++++ Provided entries
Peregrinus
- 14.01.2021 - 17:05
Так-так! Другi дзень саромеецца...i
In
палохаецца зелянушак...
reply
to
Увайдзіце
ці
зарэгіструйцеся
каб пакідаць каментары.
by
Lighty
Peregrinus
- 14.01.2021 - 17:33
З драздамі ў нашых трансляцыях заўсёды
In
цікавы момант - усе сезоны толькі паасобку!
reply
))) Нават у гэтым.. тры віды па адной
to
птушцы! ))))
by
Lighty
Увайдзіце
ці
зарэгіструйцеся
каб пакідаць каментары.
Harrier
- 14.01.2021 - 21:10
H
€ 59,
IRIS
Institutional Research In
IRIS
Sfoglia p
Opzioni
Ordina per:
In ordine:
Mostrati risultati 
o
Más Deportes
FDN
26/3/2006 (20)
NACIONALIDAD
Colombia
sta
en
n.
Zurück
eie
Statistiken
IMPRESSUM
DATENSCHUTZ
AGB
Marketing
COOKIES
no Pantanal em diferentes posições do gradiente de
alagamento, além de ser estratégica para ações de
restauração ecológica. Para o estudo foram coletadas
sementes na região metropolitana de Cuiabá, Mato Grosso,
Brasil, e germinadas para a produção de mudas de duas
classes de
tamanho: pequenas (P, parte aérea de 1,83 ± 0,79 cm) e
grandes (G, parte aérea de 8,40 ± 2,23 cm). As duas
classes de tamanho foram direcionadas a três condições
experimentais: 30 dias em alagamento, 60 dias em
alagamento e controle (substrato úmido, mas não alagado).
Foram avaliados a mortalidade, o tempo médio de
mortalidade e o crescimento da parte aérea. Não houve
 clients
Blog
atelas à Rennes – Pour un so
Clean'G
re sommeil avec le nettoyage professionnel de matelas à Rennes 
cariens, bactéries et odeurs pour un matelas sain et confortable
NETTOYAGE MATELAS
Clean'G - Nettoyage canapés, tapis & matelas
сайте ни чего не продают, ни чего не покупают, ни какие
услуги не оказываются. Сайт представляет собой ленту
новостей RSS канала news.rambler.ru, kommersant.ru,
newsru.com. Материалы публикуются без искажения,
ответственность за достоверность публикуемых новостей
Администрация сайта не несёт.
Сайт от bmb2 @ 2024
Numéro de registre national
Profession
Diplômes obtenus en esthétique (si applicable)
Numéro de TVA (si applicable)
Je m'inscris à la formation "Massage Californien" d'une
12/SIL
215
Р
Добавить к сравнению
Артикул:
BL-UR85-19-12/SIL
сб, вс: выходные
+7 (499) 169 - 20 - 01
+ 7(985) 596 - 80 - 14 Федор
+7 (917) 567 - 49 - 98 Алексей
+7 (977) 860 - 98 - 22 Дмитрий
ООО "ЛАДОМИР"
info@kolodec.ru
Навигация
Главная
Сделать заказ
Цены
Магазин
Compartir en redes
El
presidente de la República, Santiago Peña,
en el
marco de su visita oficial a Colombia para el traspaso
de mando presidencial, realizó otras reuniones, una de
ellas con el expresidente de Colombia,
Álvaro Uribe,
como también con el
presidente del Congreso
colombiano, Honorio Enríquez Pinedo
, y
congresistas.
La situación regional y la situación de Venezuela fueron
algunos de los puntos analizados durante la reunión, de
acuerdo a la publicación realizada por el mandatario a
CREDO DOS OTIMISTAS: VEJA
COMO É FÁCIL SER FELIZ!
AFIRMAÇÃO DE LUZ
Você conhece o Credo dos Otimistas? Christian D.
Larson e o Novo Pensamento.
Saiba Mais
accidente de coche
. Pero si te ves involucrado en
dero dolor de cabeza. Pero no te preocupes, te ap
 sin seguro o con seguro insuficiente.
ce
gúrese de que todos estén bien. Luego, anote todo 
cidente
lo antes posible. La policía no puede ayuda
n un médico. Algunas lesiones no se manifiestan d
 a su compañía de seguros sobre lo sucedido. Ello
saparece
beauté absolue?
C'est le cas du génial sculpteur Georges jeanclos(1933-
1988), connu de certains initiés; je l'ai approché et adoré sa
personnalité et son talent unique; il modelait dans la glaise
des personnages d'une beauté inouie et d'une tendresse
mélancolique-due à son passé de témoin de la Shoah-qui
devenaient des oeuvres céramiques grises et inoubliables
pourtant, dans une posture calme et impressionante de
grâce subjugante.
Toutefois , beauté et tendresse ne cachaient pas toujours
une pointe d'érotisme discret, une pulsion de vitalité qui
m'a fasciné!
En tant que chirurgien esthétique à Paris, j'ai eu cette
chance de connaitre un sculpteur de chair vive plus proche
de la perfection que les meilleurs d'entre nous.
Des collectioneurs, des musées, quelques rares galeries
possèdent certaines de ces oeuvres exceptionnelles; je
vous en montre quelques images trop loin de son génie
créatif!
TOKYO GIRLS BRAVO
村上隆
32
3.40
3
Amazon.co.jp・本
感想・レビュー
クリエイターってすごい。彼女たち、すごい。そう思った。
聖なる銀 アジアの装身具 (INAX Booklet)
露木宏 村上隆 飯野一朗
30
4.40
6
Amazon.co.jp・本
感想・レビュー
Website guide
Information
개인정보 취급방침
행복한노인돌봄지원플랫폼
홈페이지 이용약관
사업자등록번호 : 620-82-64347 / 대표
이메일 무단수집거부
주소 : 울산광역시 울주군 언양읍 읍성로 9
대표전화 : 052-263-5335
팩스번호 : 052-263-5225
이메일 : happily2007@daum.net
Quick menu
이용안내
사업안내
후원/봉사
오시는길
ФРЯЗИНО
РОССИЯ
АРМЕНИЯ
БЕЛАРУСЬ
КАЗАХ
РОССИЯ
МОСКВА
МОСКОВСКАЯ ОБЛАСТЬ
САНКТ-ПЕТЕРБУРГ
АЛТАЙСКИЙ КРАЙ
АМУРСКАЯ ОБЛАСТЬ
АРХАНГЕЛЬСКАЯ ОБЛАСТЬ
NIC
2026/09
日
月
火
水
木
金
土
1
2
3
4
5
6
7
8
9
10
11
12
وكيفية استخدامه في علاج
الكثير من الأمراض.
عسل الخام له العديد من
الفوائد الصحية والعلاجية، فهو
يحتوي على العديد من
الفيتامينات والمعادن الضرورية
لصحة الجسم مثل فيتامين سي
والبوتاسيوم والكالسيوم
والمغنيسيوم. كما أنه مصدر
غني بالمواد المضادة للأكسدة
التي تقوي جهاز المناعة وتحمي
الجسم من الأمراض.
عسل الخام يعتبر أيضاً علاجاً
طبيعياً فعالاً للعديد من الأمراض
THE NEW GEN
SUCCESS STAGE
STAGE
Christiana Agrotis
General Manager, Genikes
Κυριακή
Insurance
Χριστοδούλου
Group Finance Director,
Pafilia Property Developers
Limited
++++++++
**Your assignment**
Print every record above. Keep each one exactly as it is.

**Reply**
Peregrinus
- 14.01.2021 - 17:05
Так-так! Другi дзень саромеецца...i
In
палохаецца зелянушак...
reply
to
Увайдзіце
ці
зарэгіструйцеся
каб пакідаць каментары.
by
Lighty
Peregrinus
- 14.01.2021 - 17:33
З драздамі ў нашых трансляцыях заўсёды
In
цікавы момант - усе сезоны толькі паасобку!
reply
))) Нават у гэтым.. тры віды па адной
to
птушцы! ))))
by
Lighty
Увайдзіце
ці
зарэгіструйцеся
каб пакідаць каментары.
Harrier
- 14.01.2021 - 21:10
H
€ 59,
IRIS
Institutional Research In
IRIS
Sfoglia p
Opzioni
Ordina per:
In ordine:
Mostrati risultati 
o
Más Deportes
FDN
26/3/2006 (20)
NACIONALIDAD
Colombia
sta
en
n.
Zurück
eie
Statistiken
IMPRESSUM
DATENSCHUTZ
AGB
Marketing
COOKIES
no Pantanal em diferentes posições do gradiente de
alagamento, além de ser estratégica para ações de
restauração ecológica. Para o estudo foram coletadas
sementes na região metropolitana de Cuiabá, Mato Grosso,
Brasil, e germinadas para a produção de mudas de duas
classes de
tamanho: pequenas (P, parte aérea de 1,83 ± 0,79 cm) e
grandes (G, parte aérea de 8,40 ± 2,23 cm). As duas
classes de tamanho foram direcionadas a três condições
experimentais: 30 dias em alagamento, 60 dias em
alagamento e controle (substrato úmido, mas não alagado).
Foram avaliados a mortalidade, o tempo médio de
mortalidade e o crescimento da parte aérea. Não houve
 clients
Blog
atelas à Rennes – Pour un so
Clean'G
re sommeil avec le nettoyage professionnel de matelas à Rennes 
cariens, bactéries et odeurs pour un matelas sain et confortable
NETTOYAGE MATELAS
Clean'G - Nettoyage canapés, tapis & matelas
сайте ни чего не продают, ни чего не покупают, ни какие
услуги не оказываются. Сайт представляет собой ленту
новостей RSS канала news.rambler.ru, kommersant.ru,
newsru.com. Материалы публикуются без искажения,
ответственность за достоверность публикуемых новостей
Администрация сайта не несёт.
Сайт от bmb2 @ 2024
Numéro de registre national
Profession
Diplômes obtenus en esthétique (si applicable)
Numéro de TVA (si applicable)
Je m'inscris à la formation "Massage Californien" d'une
12/SIL
215
Р
Добавить к сравнению
Артикул:
BL-UR85-19-12/SIL
сб, вс: выходные
+7 (499) 169 - 20 - 01
+ 7(985) 596 - 80 - 14 Федор
+7 (917) 567 - 49 - 98 Алексей
+7 (977) 860 - 98 - 22 Дмитрий
ООО "ЛАДОМИР"
info@kolodec.ru
Навигация
Главная
Сделать заказ
Цены
Магазин
Compartir en redes
El
presidente de la República, Santiago Peña,
en el
marco de su visita oficial a Colombia para el traspaso
de mando presidencial, realizó otras reuniones, una de
ellas con el expresidente de Colombia,
Álvaro Uribe,
como también con el
presidente del Congreso
colombiano, Honorio Enríquez Pinedo
, y
congresistas.
La situación regional y la situación de Venezuela fueron
algunos de los puntos analizados durante la reunión, de
acuerdo a la publicación realizada por el mandatario a
CREDO DOS OTIMISTAS: VEJA
COMO É FÁCIL SER FELIZ!
AFIRMAÇÃO DE LUZ
Você conhece o Credo dos Otimistas? Christian D.
Larson e o Novo Pensamento.
Saiba Mais
accidente de coche
. Pero si te ves involucrado en
dero dolor de cabeza. Pero no te preocupes, te ap
 sin seguro o con seguro insuficiente.
ce
gúrese de que todos estén bien. Luego, anote todo 
cidente
lo antes posible. La policía no puede ayuda
n un médico. Algunas lesiones no se manifiestan d
 a su compañía de seguros sobre lo sucedido. Ello
saparece
beauté absolue?
C'est le cas du génial sculpteur Georges jeanclos(1933-
1988), connu de certains initiés; je l'ai approché et adoré sa
personnalité et son talent unique; il modelait dans la glaise
des personnages d'une beauté inouie et d'une tendresse
mélancolique-due à son passé de témoin de la Shoah-qui
devenaient des oeuvres céramiques grises et inoubliables
pourtant, dans une posture calme et impressionante de
grâce subjugante.
Toutefois , beauté et tendresse ne cachaient pas toujours
une pointe d'érotisme discret, une pulsion de vitalité qui
m'a fasciné!
En tant que chirurgien esthétique à Paris, j'ai eu cette
chance de connaitre un sculpteur de chair vive plus proche
de la perfection que les meilleurs d'entre nous.
Des collectioneurs, des musées, quelques rares galeries
possèdent certaines de ces oeuvres exceptionnelles; je
vous en montre quelques images trop loin de son génie
créatif!
TOKYO GIRLS BRAVO
村上隆
32
3.40
3
Amazon.co.jp・本
感想・レビュー
クリエイターってすごい。彼女たち、すごい。そう思った。
聖なる銀 アジアの装身具 (INAX Booklet)
露木宏 村上隆 飯野一朗
30
4.40
6
Amazon.co.jp・本
感想・レビュー
Website guide
Information
개인정보 취급방침
행복한노인돌봄지원플랫폼
홈페이지 이용약관
사업자등록번호 : 620-82-64347 / 대표
이메일 무단수집거부
주소 : 울산광역시 울주군 언양읍 읍성로 9
대표전화 : 052-263-5335
팩스번호 : 052-263-5225
이메일 : happily2007@daum.net
Quick menu
이용안내
사업안내
후원/봉사
오시는길
ФРЯЗИНО
РОССИЯ
АРМЕНИЯ
БЕЛАРУСЬ
КАЗАХ
РОССИЯ
МОСКВА
МОСКОВСКАЯ ОБЛАСТЬ
САНКТ-ПЕТЕРБУРГ
АЛТАЙСКИЙ КРАЙ
АМУРСКАЯ ОБЛАСТЬ
АРХАНГЕЛЬСКАЯ ОБЛАСТЬ
NIC
2026/09
日
月
火
水
木
金
土
1
2
3
4
5
6
7
8
9
10
11
12
وكيفية استخدامه في علاج
الكثير من الأمراض.
عسل الخام له العديد من
الفوائد الصحية والعلاجية، فهو
يحتوي على العديد من
الفيتامينات والمعادن الضرورية
لصحة الجسم مثل فيتامين سي
والبوتاسيوم والكالسيوم
والمغنيسيوم. كما أنه مصدر
غني بالمواد المضادة للأكسدة
التي تقوي جهاز المناعة وتحمي
الجسم من الأمراض.
عسل الخام يعتبر أيضاً علاجاً
طبيعياً فعالاً للعديد من الأمراض
THE NEW GEN
SUCCESS STAGE
STAGE
Christiana Agrotis
General Manager, Genikes
Κυριακή
Insurance
Χριστοδούλου
Group Finance Director,
Pafilia Property Developers
Limited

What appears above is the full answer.